# Request:
With the pictures removed, set down all of the entries below exactly.

[Content revision data]
******

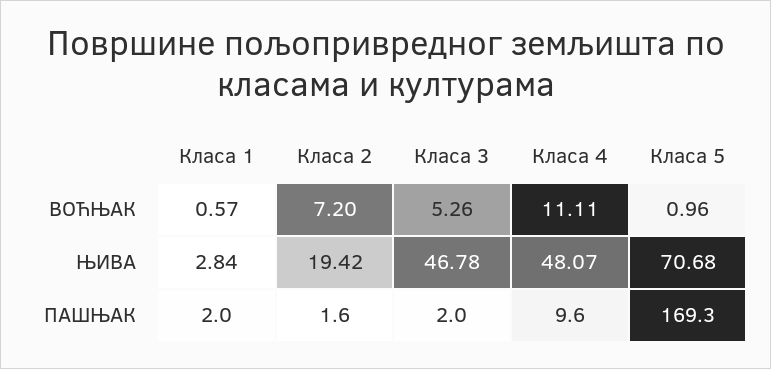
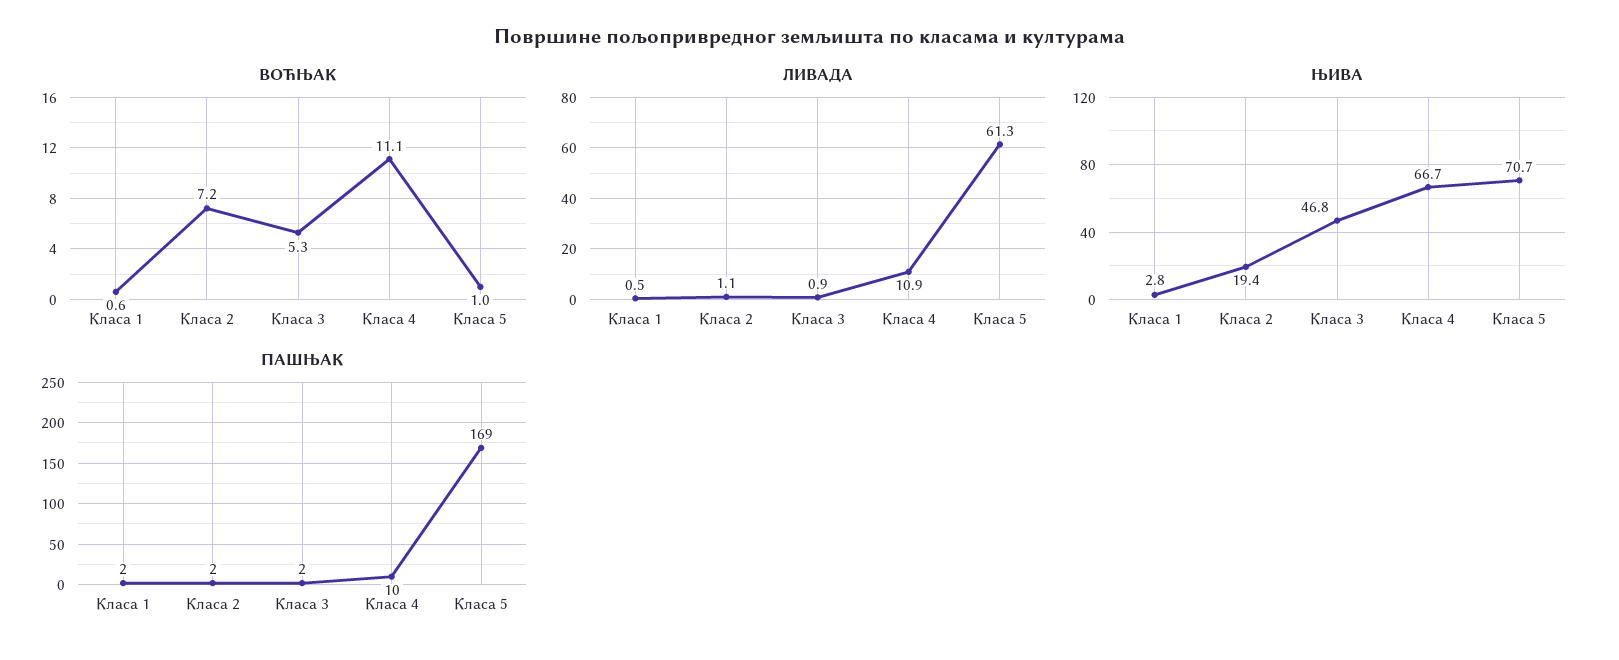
  {
    "ВОЋЊАК": {
      "Класа 1": 0.57,
      "Класа 2": 7.2,
      "Класа 3": 5.26,
      "Класа 4": 11.11,
      "Класа 5": 0.96
    },
    "ЊИВА": {
      "Класа 1": 2.84,
      "Класа 2": 19.42,
      "Класа 3": 46.78,
-     "Класа 4": 48.07,
+     "Класа 4": 66.7,
      "Класа 5": 70.68
    },
    "ПАШЊАК": {
      "Класа 1": 2,
      "Класа 2": 1.6,
      "Класа 3": 2,
      "Класа 4": 9.6,
      "Класа 5": 169.3
-   }
+   },
+   "ЛИВАДА": {
+     "Класа 1": 0.5,
+     "Класа 2": 1.1,
+     "Класа 3": 0.9,
+     "Класа 4": 10.9,
+     "Класа 5": 61.3
+   }
  }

******

# Completed exercise:
  {
    "ВОЋЊАК": {
      "Класа 1": 0.57,
      "Класа 2": 7.2,
      "Класа 3": 5.26,
      "Класа 4": 11.11,
      "Класа 5": 0.96
    },
    "ЊИВА": {
      "Класа 1": 2.84,
      "Класа 2": 19.42,
      "Класа 3": 46.78,
-     "Класа 4": 48.07,
+     "Класа 4": 66.7,
      "Класа 5": 70.68
    },
    "ПАШЊАК": {
      "Класа 1": 2,
      "Класа 2": 1.6,
      "Класа 3": 2,
      "Класа 4": 9.6,
      "Класа 5": 169.3
-   }
+   },
+   "ЛИВАДА": {
+     "Класа 1": 0.5,
+     "Класа 2": 1.1,
+     "Класа 3": 0.9,
+     "Класа 4": 10.9,
+     "Класа 5": 61.3
+   }
  }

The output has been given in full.